Stiletto, from shoes to art.

Kurt 001 

To accompany the exhibition, Kurt Geiger produced an informative booklet on the history of the Stiletto

Great news. After years of struggling to work/parties/girls nights out in towering heels, longing with all your heart to be wearing comfy flats, there is another way. Stilettos shoes are now officially Art. No more toe pain or tottering, they must be moved straight away from the shoe cupboard to the mantelpiece, where they now belong.

With increasing age comes the desire to admire rather than actually wear towering heels and this way we can still fall in love with them, buy them on a whim, admire their sculptural curves and glossy exteriors, but no longer need to wear them. Result!

This week as part of the day job The Women's Room was invited to the smart Dover Street art gallery Air, to see Stiletto, an exhibition of stilettos from Kurt Geiger's autumn winter 2009 collection, which launches in stores late July. It was a sleek and glamerous affair, fashionably black inside with the shoes presented as if tiny sculptures, on individual shiny chrome pedestals, each one highlighted with its own spot light.

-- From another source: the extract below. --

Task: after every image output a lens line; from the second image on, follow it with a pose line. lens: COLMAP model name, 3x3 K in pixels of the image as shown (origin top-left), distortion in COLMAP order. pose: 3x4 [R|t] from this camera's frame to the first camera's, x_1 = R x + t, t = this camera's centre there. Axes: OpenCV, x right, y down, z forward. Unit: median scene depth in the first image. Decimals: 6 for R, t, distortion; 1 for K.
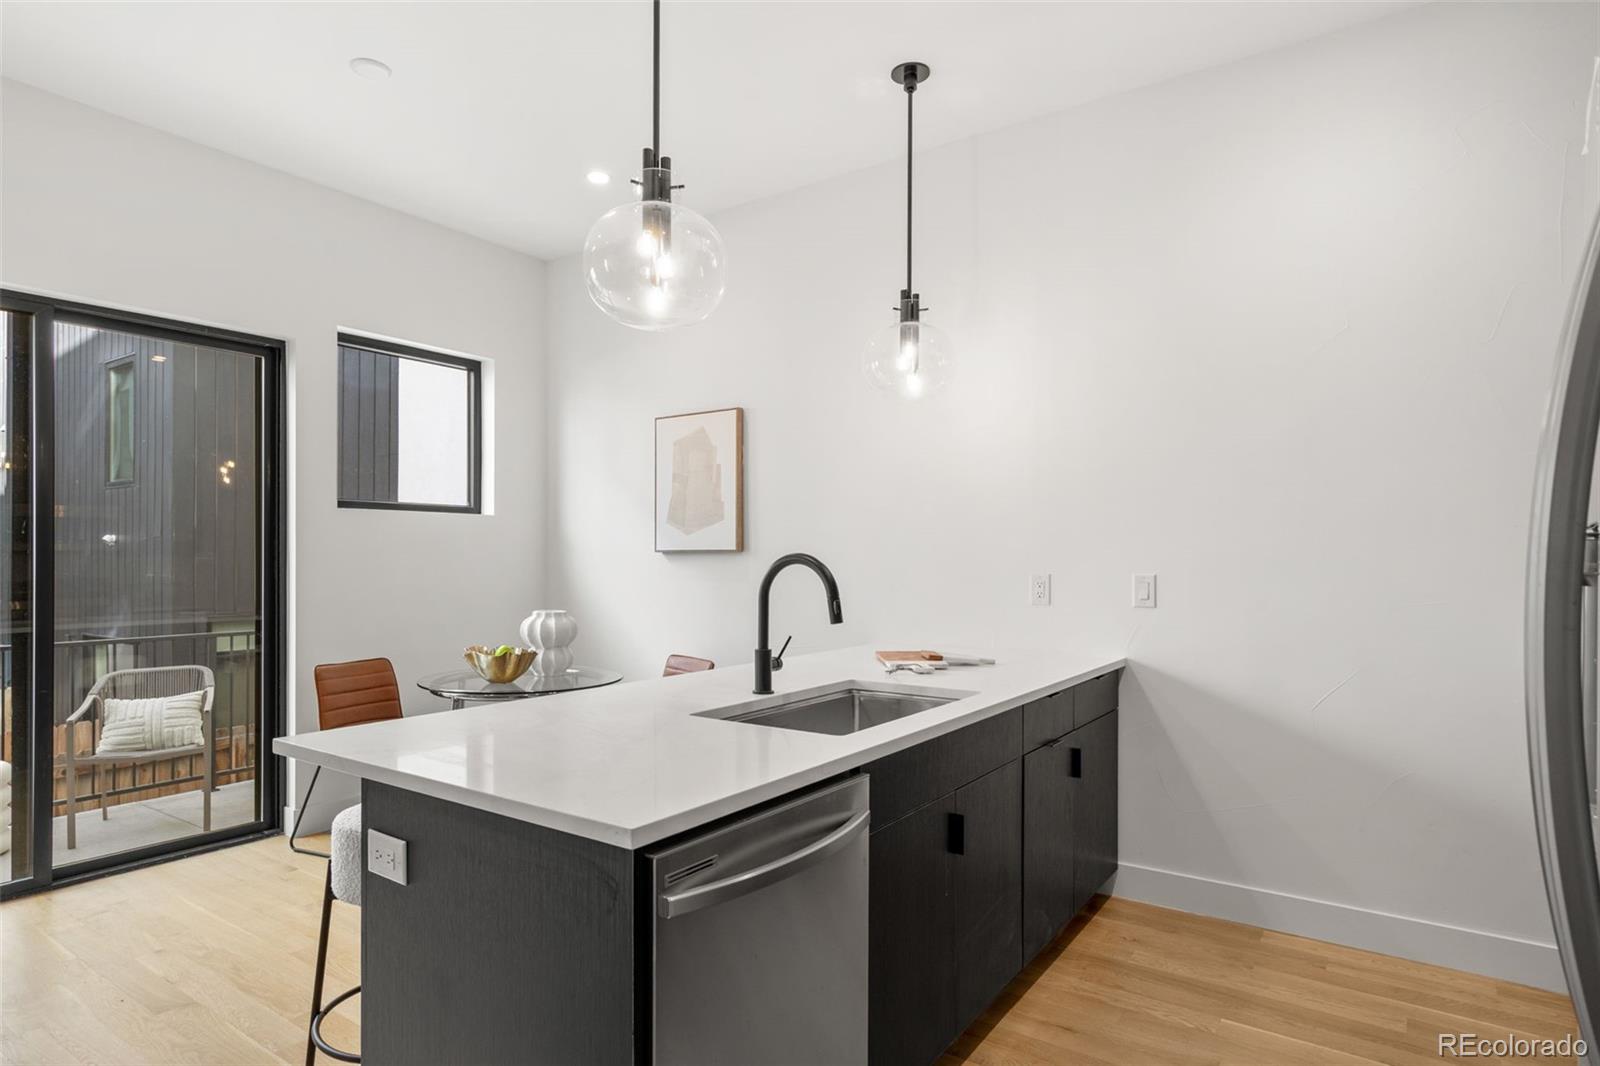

It was clear these were not just shoes, presented in a boring old shop, but minature works of art, carefully curated and stylishly presented on one of London's leading gallery streets. There was even a conceptual stiletto sculpture in the window which would not look out of place in the current Royal Acadamy Summer Exhibition.

Kurt Geiger wanted to 'do something different' to celebrate its expertise with the stiletto so shipped in Tom Ford's visual consultant on luxury presentation, John Field, to create the art gallery display. And the shoes were deliciously covetable, available in a dull gold gloss, indecently shiny scarlet, fetishly high black and even crystal encrusted ones. Stupendously high, they were all quite worthy of arty admiration and just like an art gallery you had to ask about the price and availability.

We've long been concerned about the way shoes were going in the Women's Room as you know from previous posts, but we are mighty relieved that we can now see a way out of the vertiginous confusion. Move the beautiful but unwearable ones onto the display table and slip on the flats.